Your task:
Copy out every line of the data below word for word, keeping the original order.

+++ Data rows

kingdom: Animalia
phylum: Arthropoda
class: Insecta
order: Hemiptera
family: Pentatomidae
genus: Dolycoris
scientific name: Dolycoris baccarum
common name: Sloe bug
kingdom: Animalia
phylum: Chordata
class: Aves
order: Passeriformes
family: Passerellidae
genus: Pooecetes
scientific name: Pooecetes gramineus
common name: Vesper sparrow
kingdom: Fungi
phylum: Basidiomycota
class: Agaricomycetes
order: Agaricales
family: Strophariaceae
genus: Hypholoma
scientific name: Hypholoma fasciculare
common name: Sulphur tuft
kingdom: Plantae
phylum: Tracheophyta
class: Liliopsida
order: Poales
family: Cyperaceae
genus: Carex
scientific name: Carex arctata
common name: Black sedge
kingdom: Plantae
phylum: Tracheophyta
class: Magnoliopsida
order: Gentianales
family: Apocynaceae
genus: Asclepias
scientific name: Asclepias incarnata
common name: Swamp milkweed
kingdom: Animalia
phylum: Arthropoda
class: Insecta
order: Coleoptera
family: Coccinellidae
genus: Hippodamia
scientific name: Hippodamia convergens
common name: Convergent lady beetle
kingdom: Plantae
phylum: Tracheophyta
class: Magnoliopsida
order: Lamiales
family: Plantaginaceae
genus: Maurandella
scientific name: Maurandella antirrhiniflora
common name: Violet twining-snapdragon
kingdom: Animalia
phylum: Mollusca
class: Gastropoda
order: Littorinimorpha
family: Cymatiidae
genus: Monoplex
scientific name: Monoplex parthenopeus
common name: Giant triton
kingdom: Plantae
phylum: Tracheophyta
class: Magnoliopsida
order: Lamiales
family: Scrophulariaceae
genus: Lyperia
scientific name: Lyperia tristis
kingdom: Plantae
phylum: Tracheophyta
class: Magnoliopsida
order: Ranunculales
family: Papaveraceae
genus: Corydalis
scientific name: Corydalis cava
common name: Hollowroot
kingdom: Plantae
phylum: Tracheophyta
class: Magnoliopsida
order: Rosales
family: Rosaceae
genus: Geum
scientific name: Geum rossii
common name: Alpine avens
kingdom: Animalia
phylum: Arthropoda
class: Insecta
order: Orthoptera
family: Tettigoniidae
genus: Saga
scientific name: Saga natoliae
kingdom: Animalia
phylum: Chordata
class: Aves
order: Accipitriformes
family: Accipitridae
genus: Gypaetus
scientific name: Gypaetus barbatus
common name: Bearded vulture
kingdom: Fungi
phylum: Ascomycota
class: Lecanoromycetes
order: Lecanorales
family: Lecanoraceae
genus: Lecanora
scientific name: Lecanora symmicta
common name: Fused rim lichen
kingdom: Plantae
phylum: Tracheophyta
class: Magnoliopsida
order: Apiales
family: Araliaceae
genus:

++++++

Worked solution:
kingdom: Animalia
phylum: Arthropoda
class: Insecta
order: Hemiptera
family: Pentatomidae
genus: Dolycoris
scientific name: Dolycoris baccarum
common name: Sloe bug
kingdom: Animalia
phylum: Chordata
class: Aves
order: Passeriformes
family: Passerellidae
genus: Pooecetes
scientific name: Pooecetes gramineus
common name: Vesper sparrow
kingdom: Fungi
phylum: Basidiomycota
class: Agaricomycetes
order: Agaricales
family: Strophariaceae
genus: Hypholoma
scientific name: Hypholoma fasciculare
common name: Sulphur tuft
kingdom: Plantae
phylum: Tracheophyta
class: Liliopsida
order: Poales
family: Cyperaceae
genus: Carex
scientific name: Carex arctata
common name: Black sedge
kingdom: Plantae
phylum: Tracheophyta
class: Magnoliopsida
order: Gentianales
family: Apocynaceae
genus: Asclepias
scientific name: Asclepias incarnata
common name: Swamp milkweed
kingdom: Animalia
phylum: Arthropoda
class: Insecta
order: Coleoptera
family: Coccinellidae
genus: Hippodamia
scientific name: Hippodamia convergens
common name: Convergent lady beetle
kingdom: Plantae
phylum: Tracheophyta
class: Magnoliopsida
order: Lamiales
family: Plantaginaceae
genus: Maurandella
scientific name: Maurandella antirrhiniflora
common name: Violet twining-snapdragon
kingdom: Animalia
phylum: Mollusca
class: Gastropoda
order: Littorinimorpha
family: Cymatiidae
genus: Monoplex
scientific name: Monoplex parthenopeus
common name: Giant triton
kingdom: Plantae
phylum: Tracheophyta
class: Magnoliopsida
order: Lamiales
family: Scrophulariaceae
genus: Lyperia
scientific name: Lyperia tristis
kingdom: Plantae
phylum: Tracheophyta
class: Magnoliopsida
order: Ranunculales
family: Papaveraceae
genus: Corydalis
scientific name: Corydalis cava
common name: Hollowroot
kingdom: Plantae
phylum: Tracheophyta
class: Magnoliopsida
order: Rosales
family: Rosaceae
genus: Geum
scientific name: Geum rossii
common name: Alpine avens
kingdom: Animalia
phylum: Arthropoda
class: Insecta
order: Orthoptera
family: Tettigoniidae
genus: Saga
scientific name: Saga natoliae
kingdom: Animalia
phylum: Chordata
class: Aves
order: Accipitriformes
family: Accipitridae
genus: Gypaetus
scientific name: Gypaetus barbatus
common name: Bearded vulture
kingdom: Fungi
phylum: Ascomycota
class: Lecanoromycetes
order: Lecanorales
family: Lecanoraceae
genus: Lecanora
scientific name: Lecanora symmicta
common name: Fused rim lichen
kingdom: Plantae
phylum: Tracheophyta
class: Magnoliopsida
order: Apiales
family: Araliaceae
genus:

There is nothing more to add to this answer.